▶ About this exercise: Starting at the line below holding "line: (1372, 677) -> (1202, 962), removed" and stopping at the line holding "line: (794, 1386)", print every line exactly, both ends included, and leave the rest out.

▶ Exercise inputs:
- - - - - - -

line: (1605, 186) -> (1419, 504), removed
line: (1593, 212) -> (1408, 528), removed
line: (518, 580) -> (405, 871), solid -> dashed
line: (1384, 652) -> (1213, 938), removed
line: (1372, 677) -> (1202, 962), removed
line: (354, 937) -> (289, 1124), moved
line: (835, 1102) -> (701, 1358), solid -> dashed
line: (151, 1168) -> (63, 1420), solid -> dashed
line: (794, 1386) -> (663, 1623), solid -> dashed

- - - - - - -

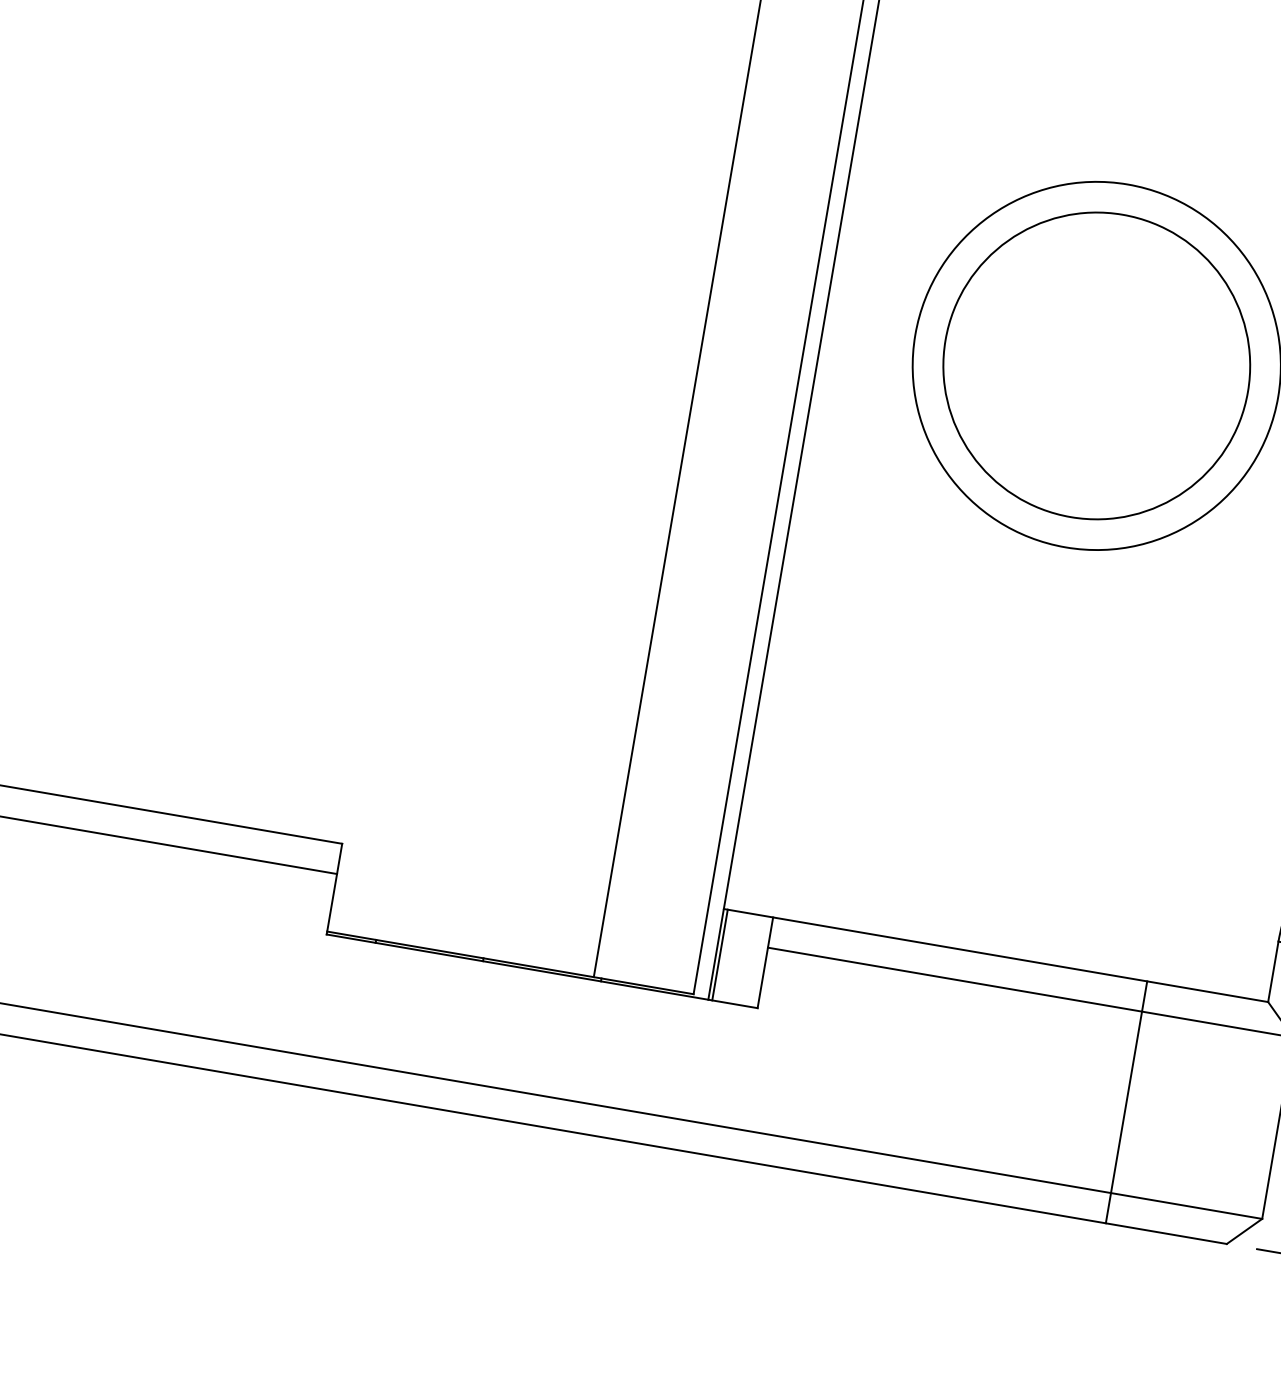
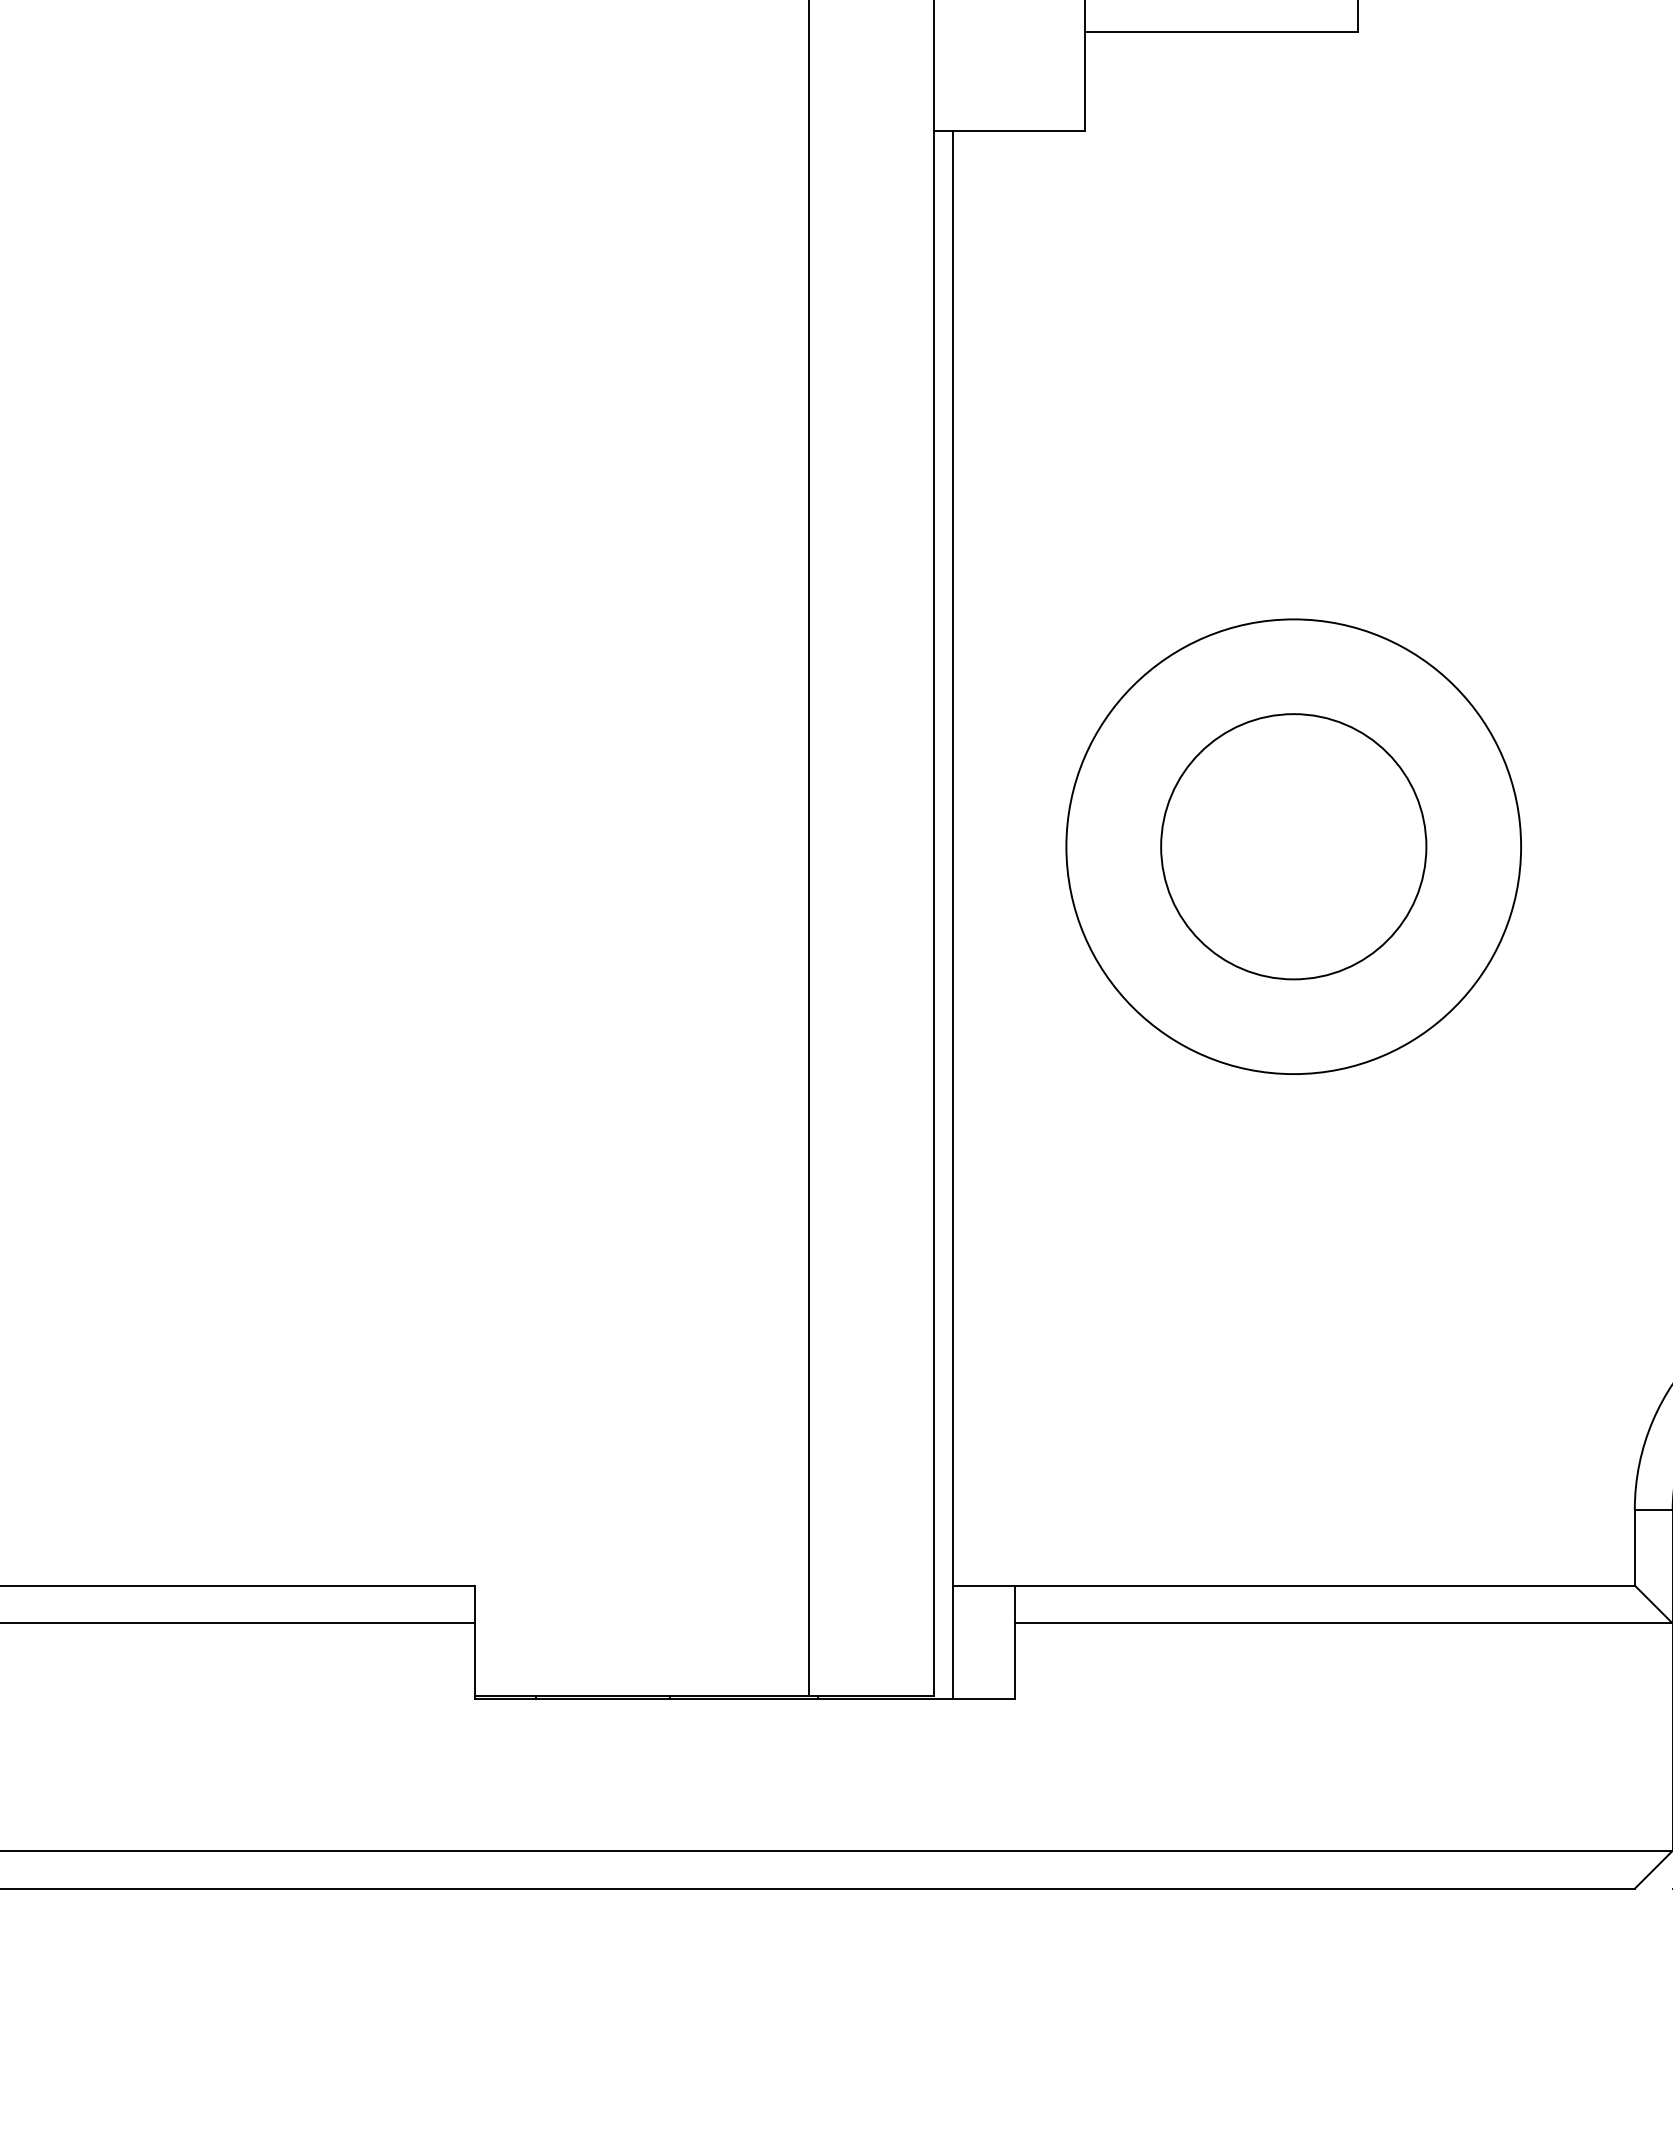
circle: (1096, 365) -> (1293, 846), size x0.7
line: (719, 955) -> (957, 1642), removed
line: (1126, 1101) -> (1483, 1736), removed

- - - - - - -

▶ Written reply:
line: (1372, 677) -> (1202, 962), removed
line: (354, 937) -> (289, 1124), moved
line: (835, 1102) -> (701, 1358), solid -> dashed
line: (151, 1168) -> (63, 1420), solid -> dashed
line: (794, 1386) -> (663, 1623), solid -> dashed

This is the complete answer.